Neuroinflammation in comorbid depression in Alzheimer's disease: A pilot study using post-mortem brain tissue

Neurosci Appl. 2024:3:None. doi: 10.1016/j.nsa.2024.104051.

Abstract

Comorbid depression and Alzheimer's disease (AD) is associated with poorer prognosis than either condition alone. Neuroinflammation has been implicated in the pathogenesis and progression of both depression and AD, but much of the existing research has been based on peripheral blood immune markers. Relatively little is known about the neuroinflammatory environment when these conditions occur simultaneously and using immune measures directly in the brain tissue.
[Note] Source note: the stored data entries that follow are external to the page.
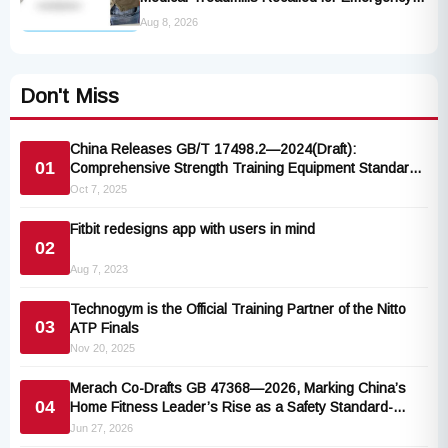
Stop Lanyard Failure Risk
Aug 8, 2026
Don't Miss
China Releases GB/T 17498.2—2024(Draft):
01
Comprehensive Strength Training Equipment Standard
Aligned with ISO 20957
Oct 7, 2025
Fitbit redesigns app with users in mind
02
Aug 7, 2023
Technogym is the Official Training Partner of the Nitto
03
ATP Finals
Nov 20, 2025
Merach Co-Drafts GB 47368—2026, Marking China’s
04
Home Fitness Leader’s Rise as a Safety Standard-
Setter
Jun 27, 2026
This pilot study aimed to examine brain inflammatory marker changes in AD cases comparing those with and without comorbid depression. Post-mortem brain tissue from AD cases with depression (n = 23) and AD cases with no history of psychiatric illness (n = 25) were analyzed for a range of inflammatory markers, including markers of microglial function (Iba1, P2RY12, CD64 and CD68 measured by immunohistochemistry); endothelial inflammatory markers (ICAM-1 and VCAM-1 measured by ELISA); and cytokine levels (IFN-γ, IL-1β, IL-2, IL-4, IL-6, IL-8, IL-10, IL-12p70, IL-13, and TNF-α measured using Mesoscale Discovery Multiplex Assays). Brains of AD cases with comorbid depression, compared with AD alone, had increased IL-4 in the superior frontal gyrus and increased TNFα & IL-12p70 in the insula. Levels of all other inflammatory markers including markers of microglial function and endothelial inflammation were similar between the two groups. We found no consistent changes in cytokines between the two brain regions in individuals with comorbid depression in AD. Further work in larger cohorts is needed to understand brain region specificity of immune marker alterations and the relationship of these changes with pre-mortem clinical outcomes.

Keywords: Alzheimer's disease; Cytokines; Depressive disorder; Inflammation; Interleukin 4; Tumour necrosis factor alpha.